Allocation Benchmarks
Compare allocation implementations by repeatedly allocating and deallocating memory.
Things to know about Wasm memory allocation
- Memory is never reclaimed: Once allocated, memory grows (by factors of 64 KiB) but never shrinks. Deallocated memory can be reused by the allocator within the Wasm module, so the overall memory footprint remains at its peak usage.
- 4 GB memory limit: Wasm uses 32-bit addressing, limiting addressable memory to 4 GB. While wasm64 increases this to 16 GB, it remains a Tier 3 platform in Rust that lacks wasm-bindgen support. Early testing suggests performance degradations may accompany wasm64. Small string optimizations may be less effective in Wasm than in an 64 bit environment.
- Browser differences: Allocator performance varies significantly across browsers. Make sure you test the browsers you are targeting!
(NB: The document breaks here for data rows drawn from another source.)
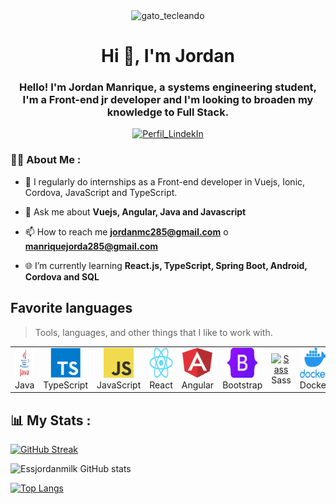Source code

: <div id="header" align="center">
  <img src="https://gifdb.com/images/file/black-cat-typing-fast-z5sz7os422wrp0pt.gif" width="20%" alt="gato_tecleando">
  <h1 align="center" >Hi 👋, I'm Jordan</h1>
  <h3 align="center">Hello! I'm Jordan Manrique, a systems engineering student, I'm a Front-end jr developer and I'm looking to broaden my knowledge to Full Stack.</h3>
</div>

<div id="badge" align="center" target="_black">
<a href="https://www.linkedin.com/in/jordan-alexis-manrique-cruz-12888723a/"><img src="https://img.shields.io/badge/LinkedIn-0077B5?style=for-the-badge&logo=linkedin&logoColor=white" alt="Perfil_LindekIn"></a>
</div>
<div>
</div>

### 👨‍💻 About Me :

- 📝 I regularly do internships as a Front-end developer in Vuejs, Ionic, Cordova, JavaScript and TypeScript.

- 💬 Ask me about **Vuejs, Angular, Java and Javascript**

- 📫 How to reach me **jordanmc285@gmail.com** o **manriquejorda285@gmail.com**

- 🌐 I’m currently learning **React.js, TypeScript, Spring Boot, Android, Cordova and SQL**

<h2 align="left" id="macropower-tech">Favorite languages</h2>

> Tools, languages, and other things that I like to work with.

<table>
  <tr>
    <td align="center" width="96">
      <a href="#macropower-tech">
        <img src="./img/Java.png" width="48" height="48" alt="Java" />
      </a>
      <br>Java
    </td>
    <td align="center" width="96">
      <a href="#macropower-tech">
        <img src="./img/TypeScript.png" width="48" height="48" alt="TypeScript" />
      </a>
      <br>TypeScript
    </td>
    <td align="center" width="96">
      <a href="#macropower-tech">
        <img src="./img/JavaScript.png" width="48" height="48" alt="JavaScript" />
      </a>
      <br>JavaScript
    </td>
    <td align="center" width="96">
      <a href="#macropower-tech" >
        <img src="./img/React.png" width="48" height="48" alt="React" />
      </a>
      <br>React
    </td>
    <td align="center" width="96">
      <a href="#macropower-tech" >
        <img src="./img/Angular.png" width="48" height="48" alt="Angular" />
      </a>
      <br>Angular
    </td>
    <td align="center" width="96">
      <a href="#macropower-tech">
        <img src="./img/Bootstrap.png" width="48" height="48" alt="Bootstrap" />
      </a>
      <br>Bootstrap
    </td>
    <td align="center" width="96">
      <a href="#macropower-tech">
        <img src="./img/Sass.svg" width="48" height="48" alt="Sass" />
      </a>
      <br>Sass
    </td>
    <td align="center" width="96"> 
      <a href="#macropower-tech" >
        <img src="./img/Docker.webp" width="48" height="48" alt="Docker" />
      </a>
      <br>Docker
    </td>
    <td align="center"  width="96">
      <a href="#macropower-tech">
        <img src="./img/MySQL.png" width="48" height="48" alt="MySQL" />
      </a>
      <br>MySQL
    </td>
  </tr>
  <tr>
  </tr>
</table>
<h2>📊 My Stats :</h2>

[![GitHub Streak](https://streak-stats.demolab.com?user=Essjordanmilk&theme=vue-dark&locale=es&type=png)](https://git.io/streak-stats)

![Essjordanmilk GitHub stats](https://github-readme-stats.vercel.app/api?username=anuraghazra&show_icons=true&theme=radical)

[![Top Langs](https://github-readme-stats.vercel.app/api/top-langs/?username=anuraghazra)](https://github.com/anuraghazra/github-readme-stats)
- Allocator customization: Each Wasm module has its own memory allocator. By default, Rust uses a port of dlmalloc, but this can be customized to use others (like talc). All allocators have an extra layer of indirection when they need more memory as interact with the underlying browser allocator via
Memory.grow
Every run and allocator starts with a fresh heap, so there should be no performance differences between runs. This benchmark seeks to measure how much faster a bump allocator can be with its ability to pre-allocate the total amount of anticipated memory as well as coalescing everything into a single drop call.